Depois de calejar a mão a semana inteira, finalmente é possível deitar o corpo e ver TV sem se preocupar com o tempo. Pôr o filho no colo, consertar a geladeira, jogar conversa fora, visitar os pais. Depois tem macarrão, Faustão, esportes e missa.

Lá fora faz um tempo confortável e a vigilância cuida do normal. Sonham com melhores tempos, esperam novas possibilidades. Povo feliz.

21 de agosto de 2010

O sol da manhã

Levanta-se revigorado, calça os chinelos, bebe o café, acaricia o cachorro. Vida em trabalho.

Deita-se exausto, rememora os flagelos, revê sua fé, debilita-se de novo. Vida em atalho.

O sono vem; ao fechar a porta, o estorvo: pensa em parar. Revigora-se, porém, ao abri-la de novo; e ao ver o sol entrar.

17 de agosto de 2010

Aquarela

Os livros de História dizem que ainda estaríamos grunhindo em busca de comida e calor se a vida não fosse um eterno reinventar. Para isso serve toda e qualquer tinta: para espalhar nossa ideia a partir da aquarela que dispomos.

And all that there is to say is: this painting will be our remembrance in the future.

16 de agosto de 2010

Direitos

Maria, do seu modo, sabe que o problema é grande quando direitos básicos e essenciais à vida se transformam em benefícios. 

Não é inocente a ponto de acreditar em mudanças. Ao contrário, conclui que não pode ser levado a sério um mundo onde há 50 pessoas no lotação às 7 da manhã; é assim há décadas e não se faz nada para mudar.

12 de agosto de 2010

Convicções

Quando a gripe chega forte, quando o coração ameaça parar, quando algo físico e concreto mostra sua força, o mais fiel dos crentes e o mais convicto dos céticos não têm a menor dúvida: correm ambos para a farmácia.

O primeiro, contudo, irresoluto.

10 de agosto de 2010

Temporalidade

Impressions about the adult world: today are these, tomorrow will be others.

9 de agosto de 2010

Fatos

Se os conceitos estão inseridos num contexto, é o segundo que serve de verbo. Não é óbvio, portanto, que não há verdade absoluta?

Como dois e dois são quatro, me parece claro que, entendendo isso, todo diálogo se torna mais fácil. E o mundo se resolve: a chuva cai porque é da natureza, o homem trabalha porque é conveniente, duas pessoas se apaixonam porque é da vida.

8 de agosto de 2010

Obrigações

Maria precisa de dois ônibus para atravessar a cidade, exceto aos domingos e feriados, quando os horários dos circulares mínguam.

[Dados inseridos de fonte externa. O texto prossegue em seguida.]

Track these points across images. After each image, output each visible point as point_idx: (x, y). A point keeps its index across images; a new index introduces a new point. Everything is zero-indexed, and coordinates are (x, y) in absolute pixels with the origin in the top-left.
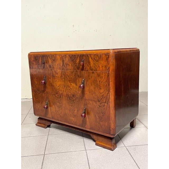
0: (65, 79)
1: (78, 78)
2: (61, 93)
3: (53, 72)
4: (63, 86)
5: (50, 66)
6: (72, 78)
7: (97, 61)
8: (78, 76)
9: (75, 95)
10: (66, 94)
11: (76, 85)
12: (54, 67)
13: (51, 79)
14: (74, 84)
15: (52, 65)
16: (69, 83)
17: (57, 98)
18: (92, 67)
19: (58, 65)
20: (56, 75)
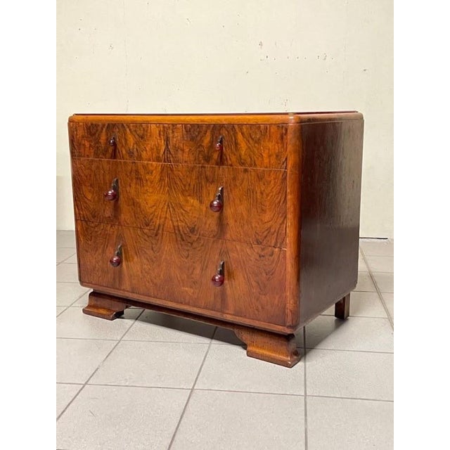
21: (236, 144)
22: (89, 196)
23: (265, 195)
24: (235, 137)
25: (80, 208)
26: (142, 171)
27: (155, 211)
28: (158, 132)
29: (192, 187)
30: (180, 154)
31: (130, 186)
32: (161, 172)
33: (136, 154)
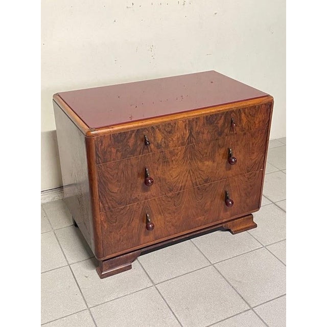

Se a função do coletivo é transportar força de trabalho, não é à toa. Embora a placa na entrada do veículo informe que a viação existe, apenas, para facilitar a vida.

Maria, contudo, não se importa. Afinal, foi uma luta para comprar um presente para a neta. Se parar, não conseguirá cumprir sua obrigação na próxima data comemorativa.

7 de agosto de 2010

Self

Trouxe à mesa a porção de fritas, prometendo trazer a Coca-Cola em breve. Anotou mais alguns pedidos. Em meio a centenas, não pensava nas horas seguintes, quando, já no quarto, estaria sozinha. 

Percebeu que Maria havia terminado a limpeza do banheiro. Meia hora depois, seria preciso repetir o trabalho, sem que ninguém notasse, a não ser que deixasse de fazê-lo.

Porque algumas coisas são assim, só percebidas quando não acontecem.

5 de agosto de 2010

Topus

Nada resolve o dia se não houver um lugar seguro de retorno, com tudo o que há e cabe dentro. Ter para onde voltar justifica sair em busca de algo.